Work required:
Return the data below unchanged, without images.

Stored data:

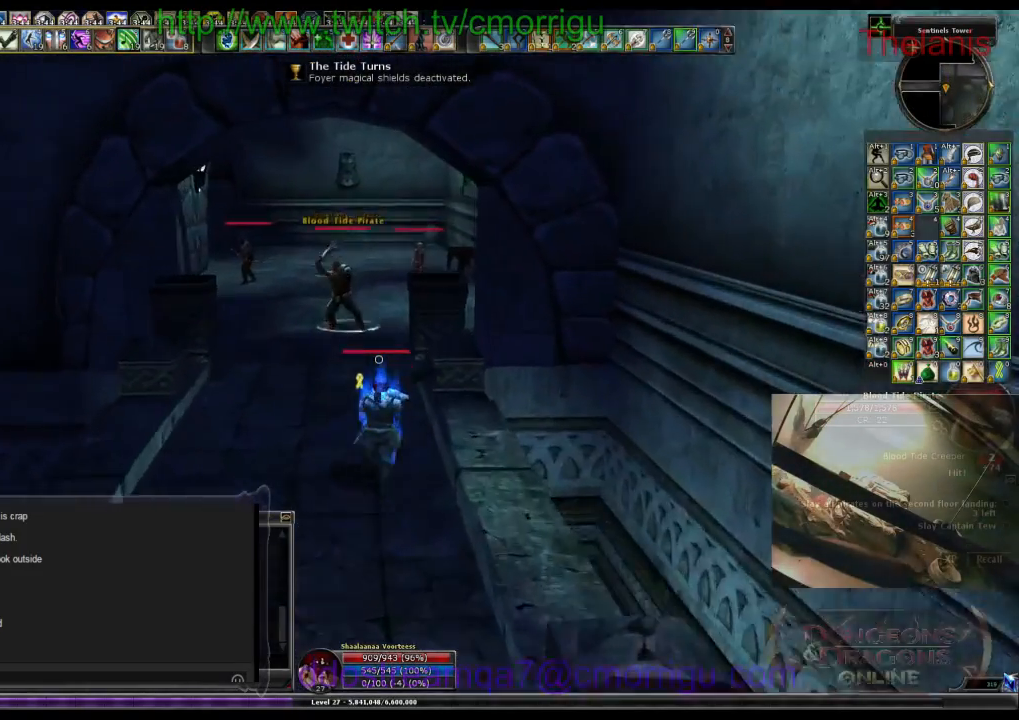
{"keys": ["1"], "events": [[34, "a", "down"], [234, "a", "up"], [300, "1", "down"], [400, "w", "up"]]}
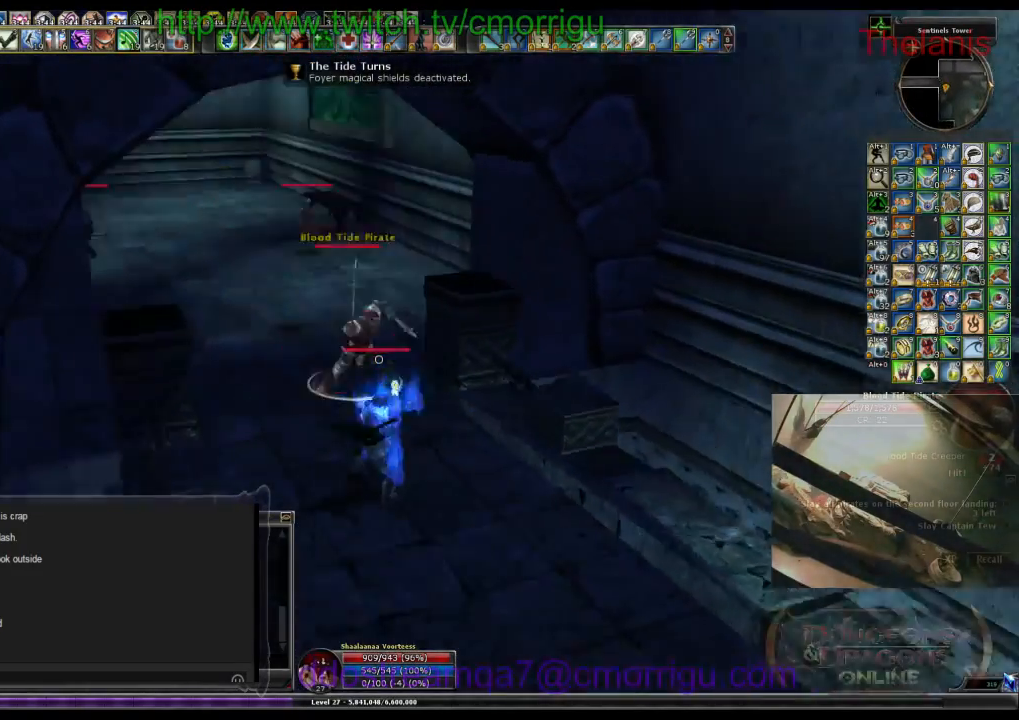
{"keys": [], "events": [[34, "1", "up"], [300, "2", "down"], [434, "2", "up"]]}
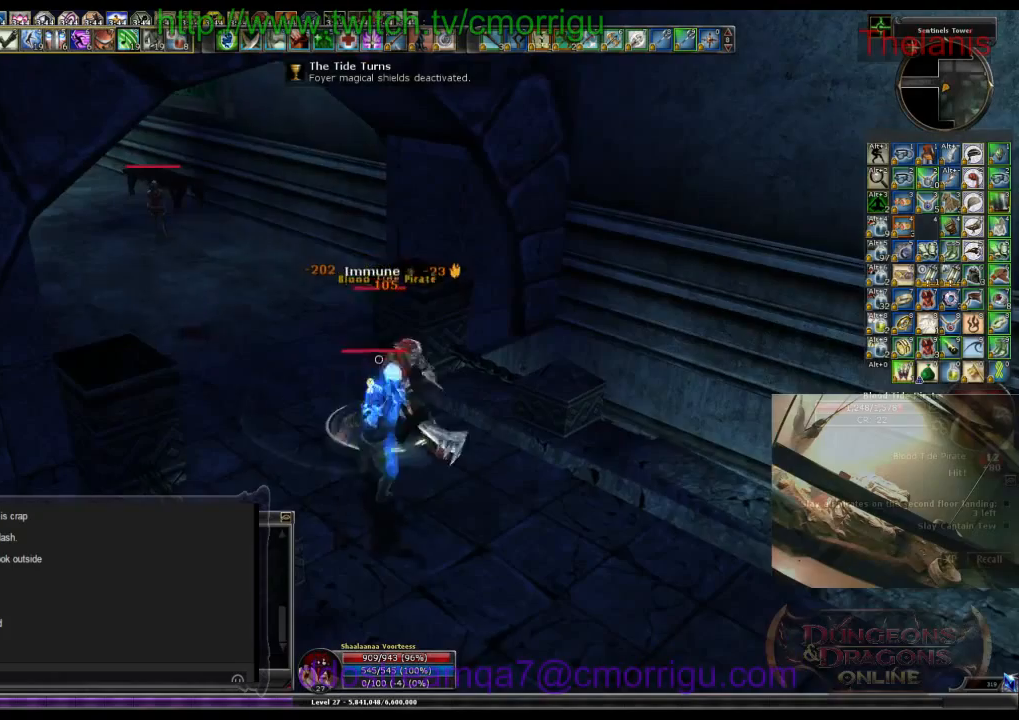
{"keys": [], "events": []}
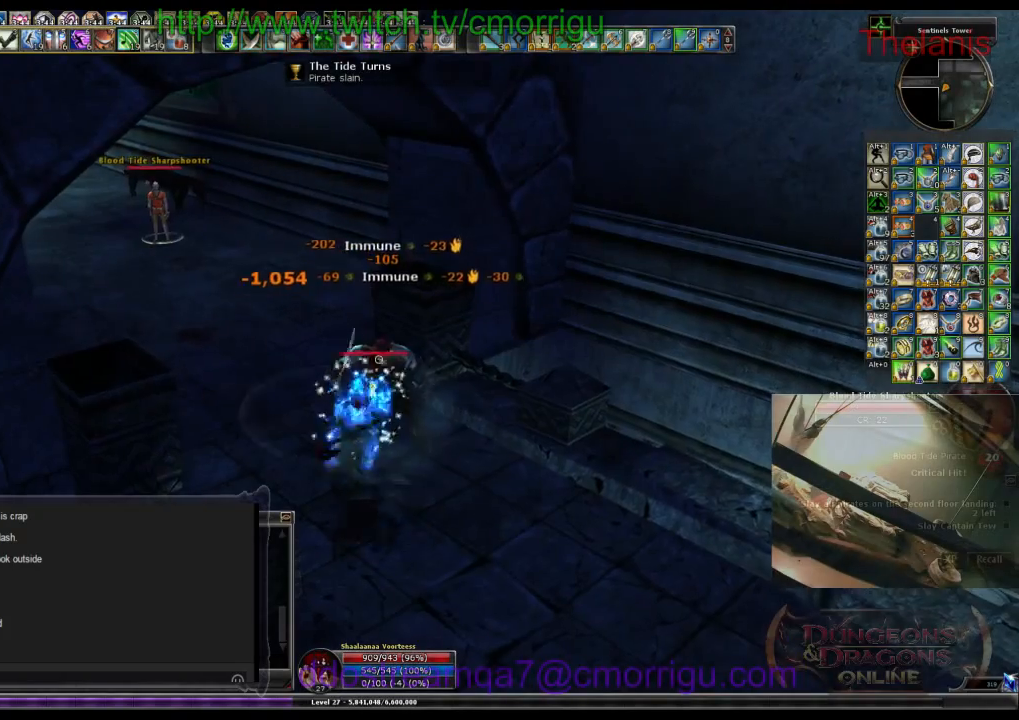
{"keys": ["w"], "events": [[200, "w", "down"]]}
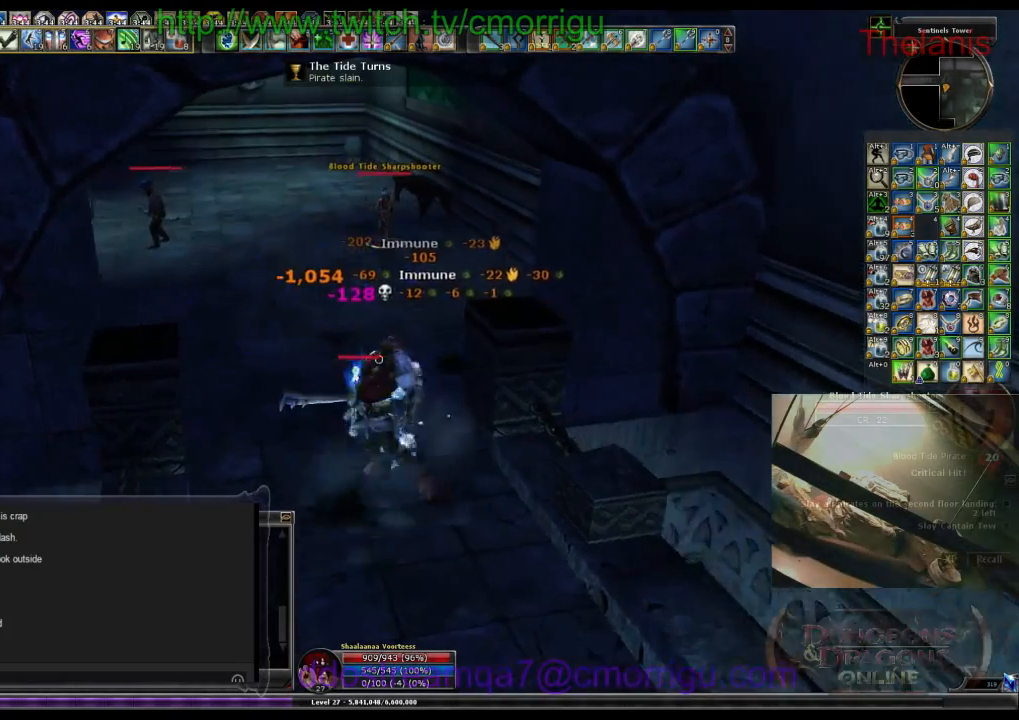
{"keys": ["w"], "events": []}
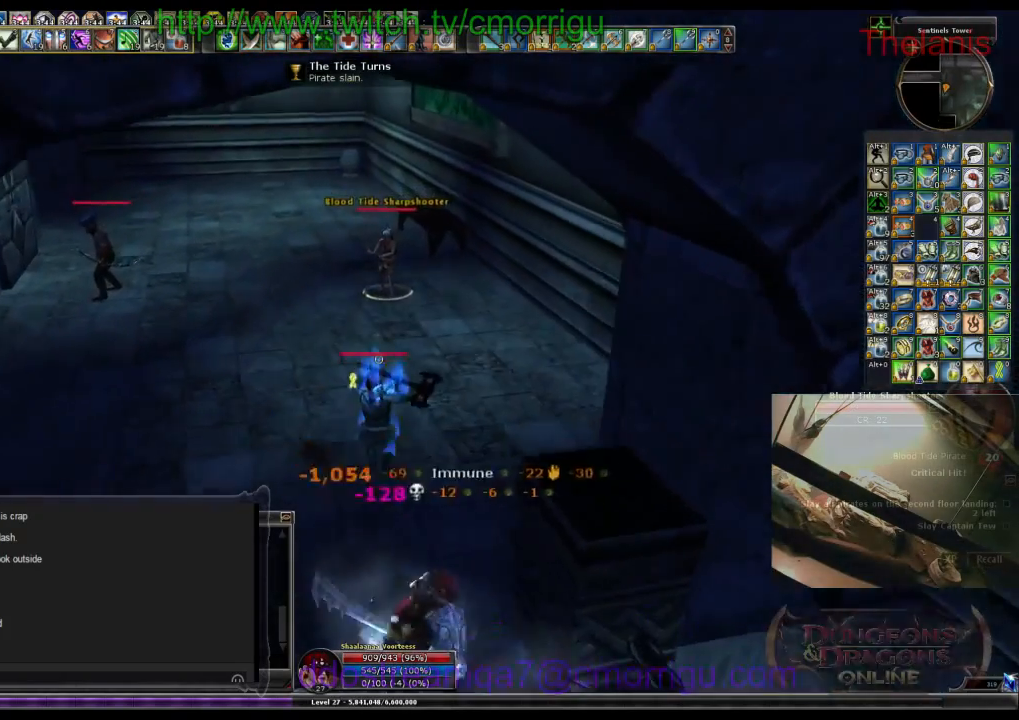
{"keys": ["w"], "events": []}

Your response:
{"keys": ["1"], "events": [[34, "a", "down"], [234, "a", "up"], [300, "1", "down"], [400, "w", "up"]]}
{"keys": [], "events": [[34, "1", "up"], [300, "2", "down"], [434, "2", "up"]]}
{"keys": [], "events": []}
{"keys": ["w"], "events": [[200, "w", "down"]]}
{"keys": ["w"], "events": []}
{"keys": ["w"], "events": []}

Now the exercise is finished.